By Lawrence Kazooba
The reports that Brig Kasirye Ggwanga burnt down a tractor that had been hired to erase his wife’s property on Entebbe road, have captured many people’s imagination.
The truth of the matter, people criticizing Ggwanga, for another “mad” moment, might be missing the point.
A one David Wakabi has been all over news cursing that the one star general scotched his grader worth sh200 million to nothing. He suggested that the general should have gone to police or courts of law in case he was unhappy with the destruction on his property.
This might be a hilarious suggestion from Wakabi, who pleads ignorance of what his grader was going to do! But most importantly, for Wakabi to imagine he can do his business of destroying other people’s property, as they seek redress in long court proceedings, is laughable.
For one, his grader trespassed and destroyed things on Kasirye’s property without court or police sanctioning or protection.
The land debate in Uganda is hot today but also healthy, as for the purposes of citizens of this country need to come to the consensus over fair and equitable land ownership and land use.
Many people have been driven off land, and left landless.

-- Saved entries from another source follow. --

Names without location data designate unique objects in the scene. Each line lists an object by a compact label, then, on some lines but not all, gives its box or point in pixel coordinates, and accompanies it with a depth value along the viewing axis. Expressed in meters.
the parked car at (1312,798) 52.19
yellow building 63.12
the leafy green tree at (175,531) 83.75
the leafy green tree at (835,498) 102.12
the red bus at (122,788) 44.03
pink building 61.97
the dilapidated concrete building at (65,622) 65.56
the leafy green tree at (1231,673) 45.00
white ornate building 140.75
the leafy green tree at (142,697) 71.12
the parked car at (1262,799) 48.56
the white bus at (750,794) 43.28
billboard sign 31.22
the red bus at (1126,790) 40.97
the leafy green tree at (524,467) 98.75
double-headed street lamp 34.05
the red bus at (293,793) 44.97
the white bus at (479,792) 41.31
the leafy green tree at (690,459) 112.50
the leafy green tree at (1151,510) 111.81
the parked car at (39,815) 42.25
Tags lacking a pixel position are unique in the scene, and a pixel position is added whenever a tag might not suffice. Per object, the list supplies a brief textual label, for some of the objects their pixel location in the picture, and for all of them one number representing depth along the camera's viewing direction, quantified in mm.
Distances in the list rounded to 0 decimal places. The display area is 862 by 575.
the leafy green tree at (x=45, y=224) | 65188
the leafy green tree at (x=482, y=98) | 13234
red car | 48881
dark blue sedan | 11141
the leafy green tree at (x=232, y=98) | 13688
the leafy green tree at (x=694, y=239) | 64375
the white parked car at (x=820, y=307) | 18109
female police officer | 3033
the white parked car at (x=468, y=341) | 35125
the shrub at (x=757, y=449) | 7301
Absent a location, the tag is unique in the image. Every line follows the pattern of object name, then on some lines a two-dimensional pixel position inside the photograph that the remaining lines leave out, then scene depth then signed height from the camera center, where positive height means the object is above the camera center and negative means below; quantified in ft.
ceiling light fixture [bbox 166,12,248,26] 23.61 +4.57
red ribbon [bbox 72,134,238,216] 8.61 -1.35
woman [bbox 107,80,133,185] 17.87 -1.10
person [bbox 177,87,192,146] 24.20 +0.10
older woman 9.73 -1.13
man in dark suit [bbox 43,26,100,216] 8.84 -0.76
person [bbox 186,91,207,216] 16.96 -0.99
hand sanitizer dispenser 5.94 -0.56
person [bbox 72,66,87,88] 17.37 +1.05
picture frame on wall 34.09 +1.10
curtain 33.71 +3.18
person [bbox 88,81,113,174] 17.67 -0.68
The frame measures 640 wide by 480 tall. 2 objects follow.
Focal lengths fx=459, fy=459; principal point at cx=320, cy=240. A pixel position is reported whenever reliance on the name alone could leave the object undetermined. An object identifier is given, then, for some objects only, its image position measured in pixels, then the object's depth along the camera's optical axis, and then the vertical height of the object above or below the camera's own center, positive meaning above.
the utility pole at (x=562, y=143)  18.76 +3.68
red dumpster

This is usually done by the powerful, wealthy and connected, who can bend the law in their favour.
Whereas the Ugandan law on land is very good, many people have gone away with murder, driving thousands of people from the land and their property destroyed by graders such as Wakabi’s.

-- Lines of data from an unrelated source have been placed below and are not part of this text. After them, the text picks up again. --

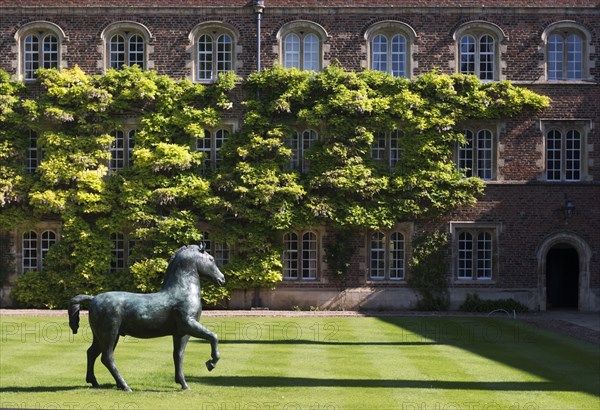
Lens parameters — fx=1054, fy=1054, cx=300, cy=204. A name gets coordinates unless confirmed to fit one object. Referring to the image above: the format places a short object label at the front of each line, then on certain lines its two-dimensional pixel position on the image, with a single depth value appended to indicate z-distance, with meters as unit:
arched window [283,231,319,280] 34.72
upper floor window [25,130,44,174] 35.19
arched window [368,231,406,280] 34.72
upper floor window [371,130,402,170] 35.00
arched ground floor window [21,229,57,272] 34.79
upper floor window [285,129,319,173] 35.03
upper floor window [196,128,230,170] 34.94
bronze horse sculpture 14.83
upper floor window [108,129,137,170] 35.06
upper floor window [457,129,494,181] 34.91
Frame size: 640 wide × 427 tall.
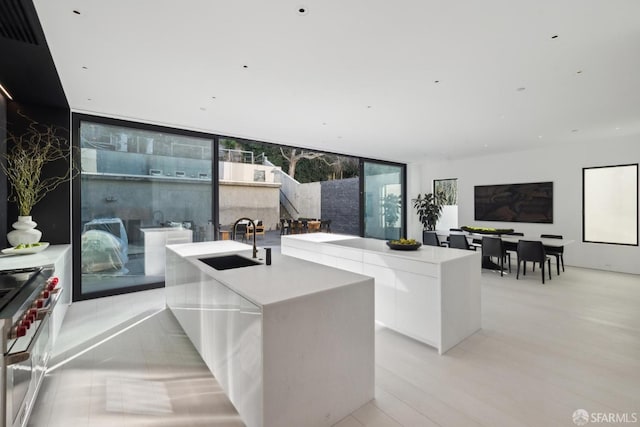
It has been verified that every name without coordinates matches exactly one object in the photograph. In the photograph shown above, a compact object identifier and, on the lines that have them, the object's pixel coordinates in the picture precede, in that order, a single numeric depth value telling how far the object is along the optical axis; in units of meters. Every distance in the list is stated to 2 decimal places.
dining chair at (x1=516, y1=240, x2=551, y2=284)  4.94
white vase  2.96
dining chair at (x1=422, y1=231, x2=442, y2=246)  6.26
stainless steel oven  1.36
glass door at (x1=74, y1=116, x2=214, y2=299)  4.16
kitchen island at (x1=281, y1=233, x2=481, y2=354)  2.64
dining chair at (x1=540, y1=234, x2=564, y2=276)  5.43
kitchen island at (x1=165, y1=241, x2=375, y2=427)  1.54
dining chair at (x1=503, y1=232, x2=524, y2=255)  5.74
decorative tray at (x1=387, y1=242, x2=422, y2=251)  3.14
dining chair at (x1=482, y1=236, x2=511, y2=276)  5.33
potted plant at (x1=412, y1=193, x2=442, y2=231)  8.34
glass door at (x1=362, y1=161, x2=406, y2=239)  7.80
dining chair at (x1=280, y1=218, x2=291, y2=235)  11.34
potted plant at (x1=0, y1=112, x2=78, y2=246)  3.07
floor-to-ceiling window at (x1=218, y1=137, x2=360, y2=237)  11.25
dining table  5.19
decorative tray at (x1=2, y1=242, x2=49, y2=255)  2.79
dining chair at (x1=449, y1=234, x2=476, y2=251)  5.77
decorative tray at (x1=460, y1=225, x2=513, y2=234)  5.99
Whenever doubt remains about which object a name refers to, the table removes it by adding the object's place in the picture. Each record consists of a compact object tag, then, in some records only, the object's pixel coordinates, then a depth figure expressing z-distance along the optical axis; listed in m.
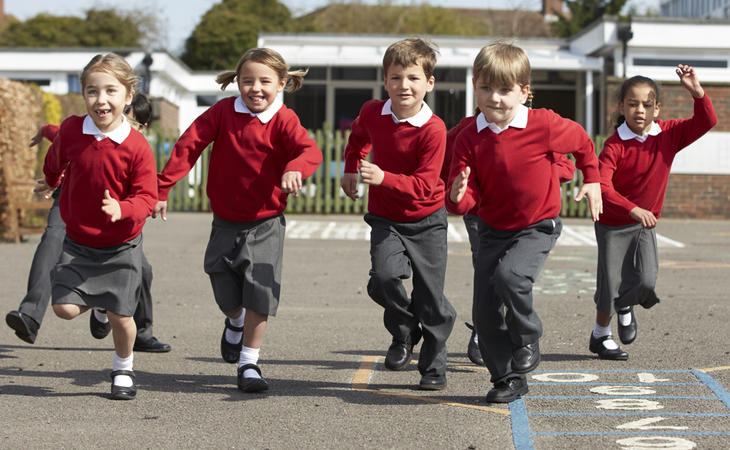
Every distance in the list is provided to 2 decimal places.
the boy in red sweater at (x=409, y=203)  5.80
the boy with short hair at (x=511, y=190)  5.43
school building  21.22
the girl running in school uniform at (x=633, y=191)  6.89
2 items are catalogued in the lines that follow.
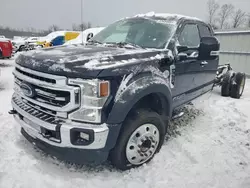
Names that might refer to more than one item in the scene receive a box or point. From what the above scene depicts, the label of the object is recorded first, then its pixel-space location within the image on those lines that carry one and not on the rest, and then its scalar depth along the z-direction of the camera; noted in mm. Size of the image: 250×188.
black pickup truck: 1839
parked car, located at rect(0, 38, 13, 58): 10397
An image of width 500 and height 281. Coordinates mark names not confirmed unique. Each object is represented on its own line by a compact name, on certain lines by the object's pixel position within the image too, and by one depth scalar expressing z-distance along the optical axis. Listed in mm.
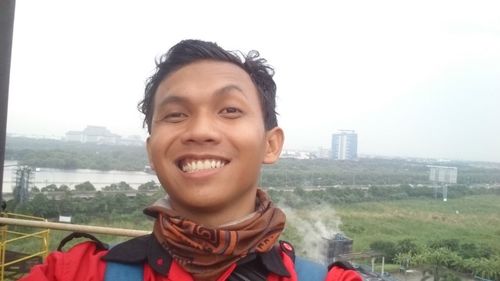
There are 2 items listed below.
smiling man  702
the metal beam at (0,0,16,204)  1635
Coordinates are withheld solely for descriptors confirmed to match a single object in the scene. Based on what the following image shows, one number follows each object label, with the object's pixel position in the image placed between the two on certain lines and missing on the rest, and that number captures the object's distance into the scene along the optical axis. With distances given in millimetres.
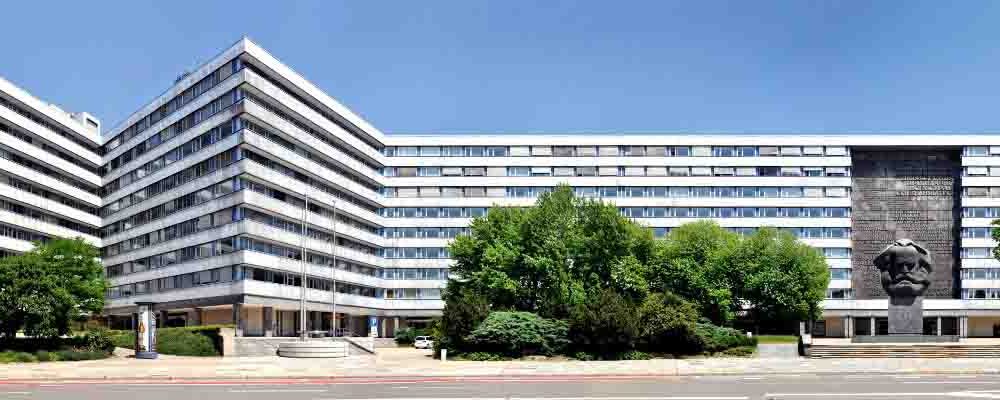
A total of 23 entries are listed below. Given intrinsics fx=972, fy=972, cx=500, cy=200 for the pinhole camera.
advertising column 56812
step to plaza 50500
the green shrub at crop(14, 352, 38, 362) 55712
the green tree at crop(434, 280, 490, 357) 54844
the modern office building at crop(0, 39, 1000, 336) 94625
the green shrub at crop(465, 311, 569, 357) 52094
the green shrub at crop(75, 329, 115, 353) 61438
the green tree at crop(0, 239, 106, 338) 60219
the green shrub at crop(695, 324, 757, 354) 54531
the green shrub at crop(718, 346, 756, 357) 54925
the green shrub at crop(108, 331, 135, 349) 68750
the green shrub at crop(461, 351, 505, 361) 51969
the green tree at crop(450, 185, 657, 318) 64500
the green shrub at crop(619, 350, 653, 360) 52000
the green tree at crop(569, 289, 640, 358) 51719
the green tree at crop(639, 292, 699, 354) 53300
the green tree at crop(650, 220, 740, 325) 77438
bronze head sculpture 58000
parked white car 89125
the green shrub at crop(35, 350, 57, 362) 56406
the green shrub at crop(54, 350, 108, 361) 57500
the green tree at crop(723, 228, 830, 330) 83375
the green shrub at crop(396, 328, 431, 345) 98625
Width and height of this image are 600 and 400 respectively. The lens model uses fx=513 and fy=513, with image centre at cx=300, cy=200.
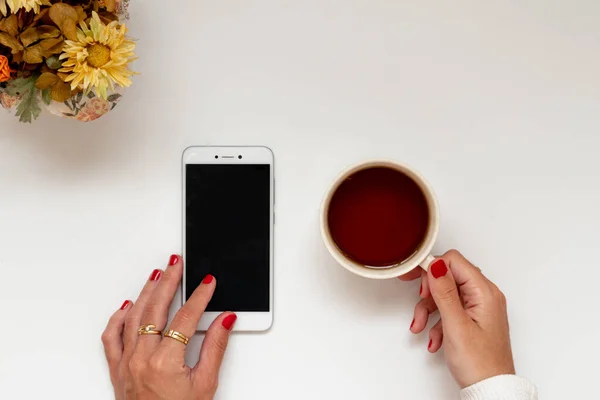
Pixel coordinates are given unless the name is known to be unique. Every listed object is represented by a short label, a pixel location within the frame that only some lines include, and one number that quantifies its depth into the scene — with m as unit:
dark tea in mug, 0.66
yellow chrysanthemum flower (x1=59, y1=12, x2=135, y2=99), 0.59
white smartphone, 0.72
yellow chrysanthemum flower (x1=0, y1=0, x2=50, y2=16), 0.57
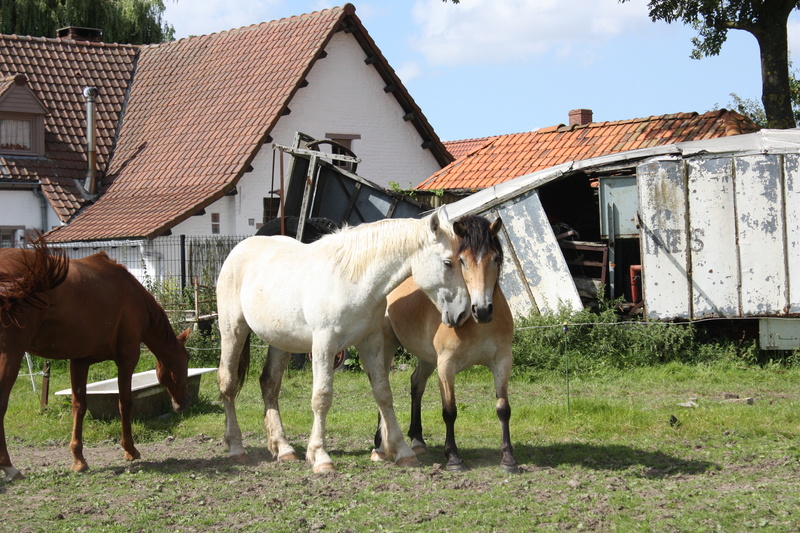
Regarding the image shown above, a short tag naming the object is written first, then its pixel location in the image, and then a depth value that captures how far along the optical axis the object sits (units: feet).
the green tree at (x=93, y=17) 94.53
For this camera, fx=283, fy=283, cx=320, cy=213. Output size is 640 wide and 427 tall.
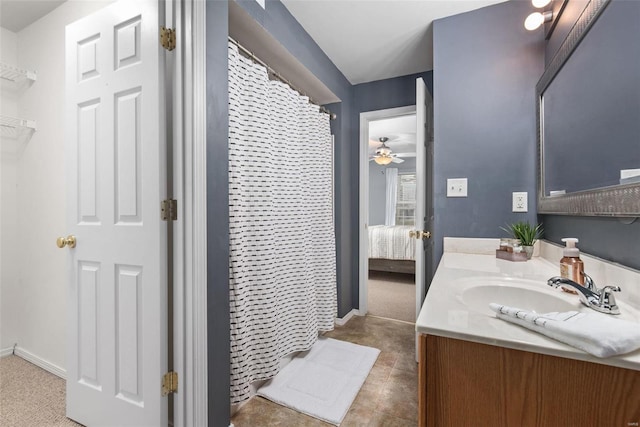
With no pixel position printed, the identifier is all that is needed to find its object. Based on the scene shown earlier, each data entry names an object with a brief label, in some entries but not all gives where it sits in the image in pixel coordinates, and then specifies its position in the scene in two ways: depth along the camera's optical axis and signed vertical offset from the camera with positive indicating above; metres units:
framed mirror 0.86 +0.37
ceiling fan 5.25 +1.05
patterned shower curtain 1.51 -0.08
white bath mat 1.58 -1.08
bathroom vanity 0.53 -0.33
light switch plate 1.88 +0.17
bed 4.31 -0.59
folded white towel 0.51 -0.23
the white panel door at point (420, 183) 2.00 +0.21
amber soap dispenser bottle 0.95 -0.18
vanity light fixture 1.52 +1.05
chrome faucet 0.73 -0.23
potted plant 1.58 -0.12
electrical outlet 1.74 +0.07
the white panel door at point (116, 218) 1.21 -0.02
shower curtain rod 1.59 +0.93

It also appears that institutions of the state have lost their moral authority to arbitrate over land matters, as several state agents are themselves suspects in land grabbing or people displacement.
The revelations made before the land Commission chaired by Justice Catherine Bamugemereire are very telling, and testimonies have proved how rotten and hapless the state machinery is over land matters in the country.
This week, land fights have not even saved the holiest of people, the chief Justice, Bart Katureebe, who unfortunately is showed on the side of the aggressor. We have heard about the role of the police, politicians, civil servants, and we have known how religious leaders are involved in the same vice.
This means, the issues of land protection, has been left to the law of the jungle. The fittest survives.
And Kasirye Ggwanga was only fit to send his enemies flying. And Wakabi’s property is the casualty. The most profound silence over the land ownership and noisy over the tractor is telling.